#### [Short exercise]
Rewrite all the rows below as a JSON list of strings, with one string for each line and blank lines omitted.

+ + +

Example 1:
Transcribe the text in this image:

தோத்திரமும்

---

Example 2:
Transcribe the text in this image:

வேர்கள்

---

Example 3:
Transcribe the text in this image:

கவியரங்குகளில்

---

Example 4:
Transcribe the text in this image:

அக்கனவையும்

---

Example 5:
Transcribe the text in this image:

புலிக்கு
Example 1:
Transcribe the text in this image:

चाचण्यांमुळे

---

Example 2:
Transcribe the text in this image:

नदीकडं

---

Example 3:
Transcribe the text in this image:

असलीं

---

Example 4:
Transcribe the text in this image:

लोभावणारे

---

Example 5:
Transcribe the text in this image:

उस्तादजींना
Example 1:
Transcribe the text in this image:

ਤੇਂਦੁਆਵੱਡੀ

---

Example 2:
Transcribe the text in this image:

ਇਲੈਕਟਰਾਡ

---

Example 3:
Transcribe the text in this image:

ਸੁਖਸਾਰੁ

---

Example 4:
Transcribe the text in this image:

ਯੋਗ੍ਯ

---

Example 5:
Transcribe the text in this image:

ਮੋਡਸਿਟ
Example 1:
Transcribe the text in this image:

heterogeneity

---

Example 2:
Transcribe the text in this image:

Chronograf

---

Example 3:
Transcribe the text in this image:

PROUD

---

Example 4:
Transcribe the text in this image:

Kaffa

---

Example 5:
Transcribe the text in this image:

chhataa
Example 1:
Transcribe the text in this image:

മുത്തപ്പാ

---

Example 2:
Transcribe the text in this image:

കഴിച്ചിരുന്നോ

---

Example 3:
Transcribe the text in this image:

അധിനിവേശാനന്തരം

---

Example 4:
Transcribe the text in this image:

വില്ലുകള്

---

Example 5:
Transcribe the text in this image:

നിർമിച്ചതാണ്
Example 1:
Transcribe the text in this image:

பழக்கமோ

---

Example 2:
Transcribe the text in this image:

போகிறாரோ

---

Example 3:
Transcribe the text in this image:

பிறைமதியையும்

+ + +

#### [The output]
[
  "Example 1:",
  "Transcribe the text in this image:",
  "தோத்திரமும்",
  "---",
  "Example 2:",
  "Transcribe the text in this image:",
  "வேர்கள்",
  "---",
  "Example 3:",
  "Transcribe the text in this image:",
  "கவியரங்குகளில்",
  "---",
  "Example 4:",
  "Transcribe the text in this image:",
  "அக்கனவையும்",
  "---",
  "Example 5:",
  "Transcribe the text in this image:",
  "புலிக்கு",
  "Example 1:",
  "Transcribe the text in this image:",
  "चाचण्यांमुळे",
  "---",
  "Example 2:",
  "Transcribe the text in this image:",
  "नदीकडं",
  "---",
  "Example 3:",
  "Transcribe the text in this image:",
  "असलीं",
  "---",
  "Example 4:",
  "Transcribe the text in this image:",
  "लोभावणारे",
  "---",
  "Example 5:",
  "Transcribe the text in this image:",
  "उस्तादजींना",
  "Example 1:",
  "Transcribe the text in this image:",
  "ਤੇਂਦੁਆਵੱਡੀ",
  "---",
  "Example 2:",
  "Transcribe the text in this image:",
  "ਇਲੈਕਟਰਾਡ",
  "---",
  "Example 3:",
  "Transcribe the text in this image:",
  "ਸੁਖਸਾਰੁ",
  "---",
  "Example 4:",
  "Transcribe the text in this image:",
  "ਯੋਗ੍ਯ",
  "---",
  "Example 5:",
  "Transcribe the text in this image:",
  "ਮੋਡਸਿਟ",
  "Example 1:",
  "Transcribe the text in this image:",
  "heterogeneity",
  "---",
  "Example 2:",
  "Transcribe the text in this image:",
  "Chronograf",
  "---",
  "Example 3:",
  "Transcribe the text in this image:",
  "PROUD",
  "---",
  "Example 4:",
  "Transcribe the text in this image:",
  "Kaffa",
  "---",
  "Example 5:",
  "Transcribe the text in this image:",
  "chhataa",
  "Example 1:",
  "Transcribe the text in this image:",
  "മുത്തപ്പാ",
  "---",
  "Example 2:",
  "Transcribe the text in this image:",
  "കഴിച്ചിരുന്നോ",
  "---",
  "Example 3:",
  "Transcribe the text in this image:",
  "അധിനിവേശാനന്തരം",
  "---",
  "Example 4:",
  "Transcribe the text in this image:",
  "വില്ലുകള്",
  "---",
  "Example 5:",
  "Transcribe the text in this image:",
  "നിർമിച്ചതാണ്",
  "Example 1:",
  "Transcribe the text in this image:",
  "பழக்கமோ",
  "---",
  "Example 2:",
  "Transcribe the text in this image:",
  "போகிறாரோ",
  "---",
  "Example 3:",
  "Transcribe the text in this image:",
  "பிறைமதியையும்"
]